Patient watchdog questions Pembury Hospital PFI value

Pembury Hospital
Image caption The new Pembury Hospital, near Tunbridge Wells, has 512 single rooms and 10 wards

The governor of a patients' watchdog has questioned the value for money of a new hospital in west Kent.

The £225m Pembury Hospital, near Tunbridge Wells, was built through a private finance initiative (PFI).

John Ashelford, the governor of Kent Link, said under the terms of the agreement, the NHS must make payments of £20m a year for 32 years.

The Maidstone and Tunbridge Wells NHS Trust said PFI was the only way to get the hospital built.

The 512-bed hospital has 10 wards and was built alongside the old hospital, which will be demolished this year.

'No guarantee'

PFI allows public bodies to avoid paying upfront costs for new buildings or major redevelopments.

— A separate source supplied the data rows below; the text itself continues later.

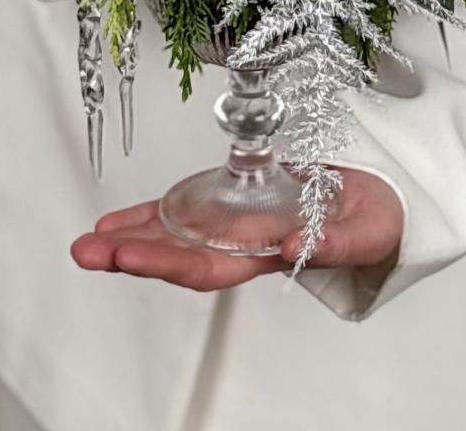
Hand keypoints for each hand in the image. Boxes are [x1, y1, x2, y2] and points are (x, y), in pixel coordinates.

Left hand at [70, 167, 404, 291]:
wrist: (380, 201)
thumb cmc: (372, 220)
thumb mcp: (365, 231)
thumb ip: (334, 242)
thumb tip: (295, 249)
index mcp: (268, 254)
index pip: (208, 265)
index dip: (165, 261)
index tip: (126, 253)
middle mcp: (241, 243)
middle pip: (177, 255)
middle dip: (130, 254)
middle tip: (86, 251)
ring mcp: (233, 222)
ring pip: (174, 235)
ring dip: (130, 237)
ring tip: (88, 241)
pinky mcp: (233, 199)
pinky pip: (184, 210)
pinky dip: (150, 214)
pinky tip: (118, 220)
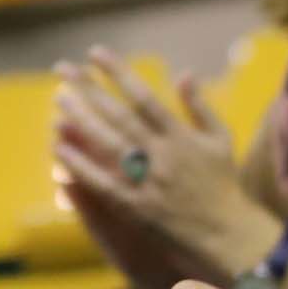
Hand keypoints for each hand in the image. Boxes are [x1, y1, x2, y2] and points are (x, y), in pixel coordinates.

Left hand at [53, 51, 275, 283]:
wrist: (228, 234)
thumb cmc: (224, 184)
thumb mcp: (221, 140)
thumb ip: (200, 106)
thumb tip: (184, 72)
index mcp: (182, 137)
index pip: (144, 97)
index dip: (118, 73)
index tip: (95, 53)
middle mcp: (163, 156)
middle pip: (119, 116)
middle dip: (89, 90)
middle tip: (63, 69)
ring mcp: (149, 183)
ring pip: (108, 145)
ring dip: (81, 121)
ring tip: (59, 99)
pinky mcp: (137, 208)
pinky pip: (103, 183)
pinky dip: (81, 166)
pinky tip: (60, 149)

Private firms fund projects, while the public sector makes repayments over 30 or 40 years.

Mr Ashelford said the repayments were a "massive commitment".

He said: "It's £20m a year but every year it's going to be indexed by inflation and the numbers will keep growing.

"There's no guarantee that the funding they receive from the public purse will match that increase."

In a statement, the trust said: "The cost of PFIs is well documented.

"PFI was the only method available to fund a much-needed new hospital."